• **Aim of the exercise**:
Copy the rows from the start through the line containing "Un error de muestreo sucede cuando los i", both ends included, and change every "Soldes" to "Promotions". Leave everything else unchanged and give only those lines.

= Beginning of Section =

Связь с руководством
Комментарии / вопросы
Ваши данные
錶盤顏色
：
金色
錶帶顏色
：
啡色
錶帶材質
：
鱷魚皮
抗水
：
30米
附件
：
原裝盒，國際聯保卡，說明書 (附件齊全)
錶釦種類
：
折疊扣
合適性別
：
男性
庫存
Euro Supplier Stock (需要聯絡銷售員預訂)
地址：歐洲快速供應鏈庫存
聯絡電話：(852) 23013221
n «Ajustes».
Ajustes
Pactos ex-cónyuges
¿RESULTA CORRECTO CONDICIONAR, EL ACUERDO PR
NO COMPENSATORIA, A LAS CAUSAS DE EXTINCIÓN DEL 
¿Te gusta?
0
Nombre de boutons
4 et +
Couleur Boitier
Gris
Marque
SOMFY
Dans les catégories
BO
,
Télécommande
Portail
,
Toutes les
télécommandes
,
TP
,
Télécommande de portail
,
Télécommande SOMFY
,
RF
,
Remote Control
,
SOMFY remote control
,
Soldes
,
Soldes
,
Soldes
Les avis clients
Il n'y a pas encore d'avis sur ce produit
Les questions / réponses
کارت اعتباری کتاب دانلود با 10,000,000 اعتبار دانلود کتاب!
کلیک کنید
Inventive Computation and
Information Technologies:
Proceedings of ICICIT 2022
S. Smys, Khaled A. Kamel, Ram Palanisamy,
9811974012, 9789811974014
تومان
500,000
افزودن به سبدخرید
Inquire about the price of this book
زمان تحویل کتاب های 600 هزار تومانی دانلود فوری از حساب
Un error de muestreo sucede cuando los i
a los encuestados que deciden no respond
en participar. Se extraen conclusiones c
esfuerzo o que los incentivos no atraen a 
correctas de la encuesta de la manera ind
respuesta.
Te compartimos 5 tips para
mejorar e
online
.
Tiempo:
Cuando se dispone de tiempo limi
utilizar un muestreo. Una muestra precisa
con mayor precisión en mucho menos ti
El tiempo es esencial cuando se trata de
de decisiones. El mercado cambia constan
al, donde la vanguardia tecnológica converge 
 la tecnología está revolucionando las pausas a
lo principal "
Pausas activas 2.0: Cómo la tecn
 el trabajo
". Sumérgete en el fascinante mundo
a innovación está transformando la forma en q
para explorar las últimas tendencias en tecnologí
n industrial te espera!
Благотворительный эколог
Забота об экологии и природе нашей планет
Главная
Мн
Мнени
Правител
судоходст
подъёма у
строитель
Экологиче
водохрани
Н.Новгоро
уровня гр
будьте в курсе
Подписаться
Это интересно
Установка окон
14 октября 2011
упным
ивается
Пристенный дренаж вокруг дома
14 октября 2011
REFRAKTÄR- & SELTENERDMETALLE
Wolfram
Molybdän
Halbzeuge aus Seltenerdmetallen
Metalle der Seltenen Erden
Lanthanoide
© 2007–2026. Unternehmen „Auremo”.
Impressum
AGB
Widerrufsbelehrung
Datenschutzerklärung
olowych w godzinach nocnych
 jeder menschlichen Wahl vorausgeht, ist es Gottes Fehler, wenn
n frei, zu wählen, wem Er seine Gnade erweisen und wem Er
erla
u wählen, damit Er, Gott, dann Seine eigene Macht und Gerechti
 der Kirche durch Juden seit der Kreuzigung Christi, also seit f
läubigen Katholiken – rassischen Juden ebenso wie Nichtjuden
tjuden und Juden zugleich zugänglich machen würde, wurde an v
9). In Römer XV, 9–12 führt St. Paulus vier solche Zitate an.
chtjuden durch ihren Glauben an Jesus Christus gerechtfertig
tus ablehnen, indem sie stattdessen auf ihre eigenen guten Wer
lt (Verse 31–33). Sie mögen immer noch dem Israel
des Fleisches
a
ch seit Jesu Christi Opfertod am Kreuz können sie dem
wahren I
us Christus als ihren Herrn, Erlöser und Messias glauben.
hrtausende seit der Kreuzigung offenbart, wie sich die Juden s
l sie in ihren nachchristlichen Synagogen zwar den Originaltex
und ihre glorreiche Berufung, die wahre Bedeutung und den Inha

= End of Section =

• **Answer space**:
Связь с руководством
Комментарии / вопросы
Ваши данные
錶盤顏色
：
金色
錶帶顏色
：
啡色
錶帶材質
：
鱷魚皮
抗水
：
30米
附件
：
原裝盒，國際聯保卡，說明書 (附件齊全)
錶釦種類
：
折疊扣
合適性別
：
男性
庫存
Euro Supplier Stock (需要聯絡銷售員預訂)
地址：歐洲快速供應鏈庫存
聯絡電話：(852) 23013221
n «Ajustes».
Ajustes
Pactos ex-cónyuges
¿RESULTA CORRECTO CONDICIONAR, EL ACUERDO PR
NO COMPENSATORIA, A LAS CAUSAS DE EXTINCIÓN DEL 
¿Te gusta?
0
Nombre de boutons
4 et +
Couleur Boitier
Gris
Marque
SOMFY
Dans les catégories
BO
,
Télécommande
Portail
,
Toutes les
télécommandes
,
TP
,
Télécommande de portail
,
Télécommande SOMFY
,
RF
,
Remote Control
,
SOMFY remote control
,
Promotions
,
Promotions
,
Promotions
Les avis clients
Il n'y a pas encore d'avis sur ce produit
Les questions / réponses
کارت اعتباری کتاب دانلود با 10,000,000 اعتبار دانلود کتاب!
کلیک کنید
Inventive Computation and
Information Technologies:
Proceedings of ICICIT 2022
S. Smys, Khaled A. Kamel, Ram Palanisamy,
9811974012, 9789811974014
تومان
500,000
افزودن به سبدخرید
Inquire about the price of this book
زمان تحویل کتاب های 600 هزار تومانی دانلود فوری از حساب
Un error de muestreo sucede cuando los i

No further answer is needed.